> _About this exercise_
Copy the lines of the listing verbatim, starting at the line containing "Description" and ending at the line containing "BeatStore.in", with both of those lines included.
(Information given)
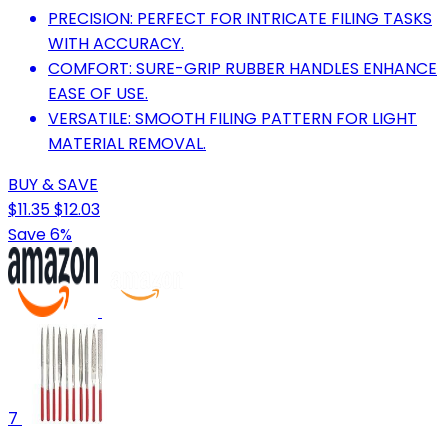
PRECISION: PERFECT FOR INTRICATE FILING TASKS
WITH ACCURACY.
COMFORT: SURE-GRIP RUBBER HANDLES ENHANCE
EASE OF USE.
VERSATILE: SMOOTH FILING PATTERN FOR LIGHT
MATERIAL REMOVAL.
BUY & SAVE
$11.35
$12.03
Save 6%
7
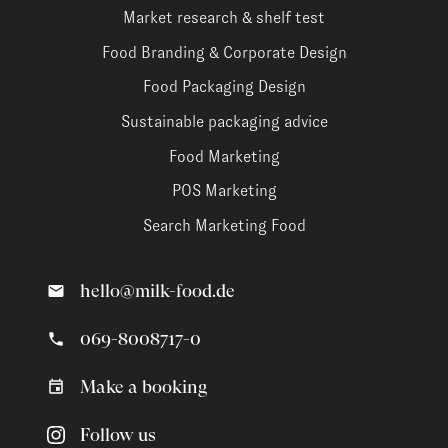
Market research & shelf test
Food Branding & Corporate Design
Food Packaging Design
Sustainable packaging advice
Food Marketing
POS Marketing
Search Marketing Food
hello@milk-food.de
069-8008717-0
Make a booking
Follow us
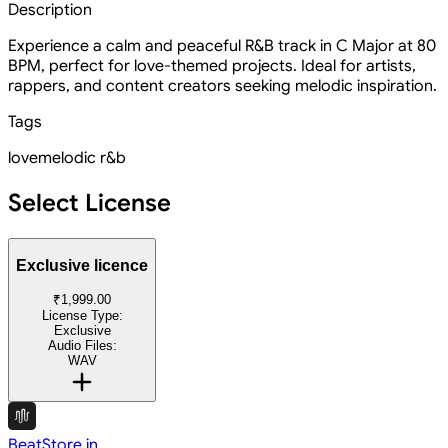
Description
Experience a calm and peaceful R&B track in C Major at 80
BPM, perfect for love-themed projects. Ideal for artists,
rappers, and content creators seeking melodic inspiration.
Tags
love
melodic
r&b
Select License
Exclusive licence
₹1,999.00
License Type:
Exclusive
Audio Files:
WAV
BeatStore.in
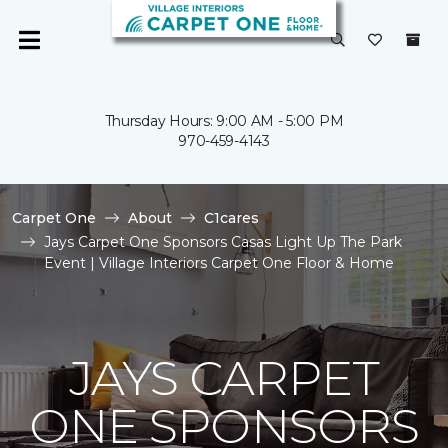
Thursday Hours: 9:00 AM - 5:00 PM
970-459-4143
Carpet One
About
C1cares
Jays Carpet One Sponsors Casas Light Up The Park
Event | Village Interiors Carpet One Floor & Home
JAYS CARPET
ONE SPONSORS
(End Information given)
> _Reply to the exercise_
Description
Experience a calm and peaceful R&B track in C Major at 80
BPM, perfect for love-themed projects. Ideal for artists,
rappers, and content creators seeking melodic inspiration.
Tags
love
melodic
r&b
Select License
Exclusive licence
₹1,999.00
License Type:
Exclusive
Audio Files:
WAV
BeatStore.in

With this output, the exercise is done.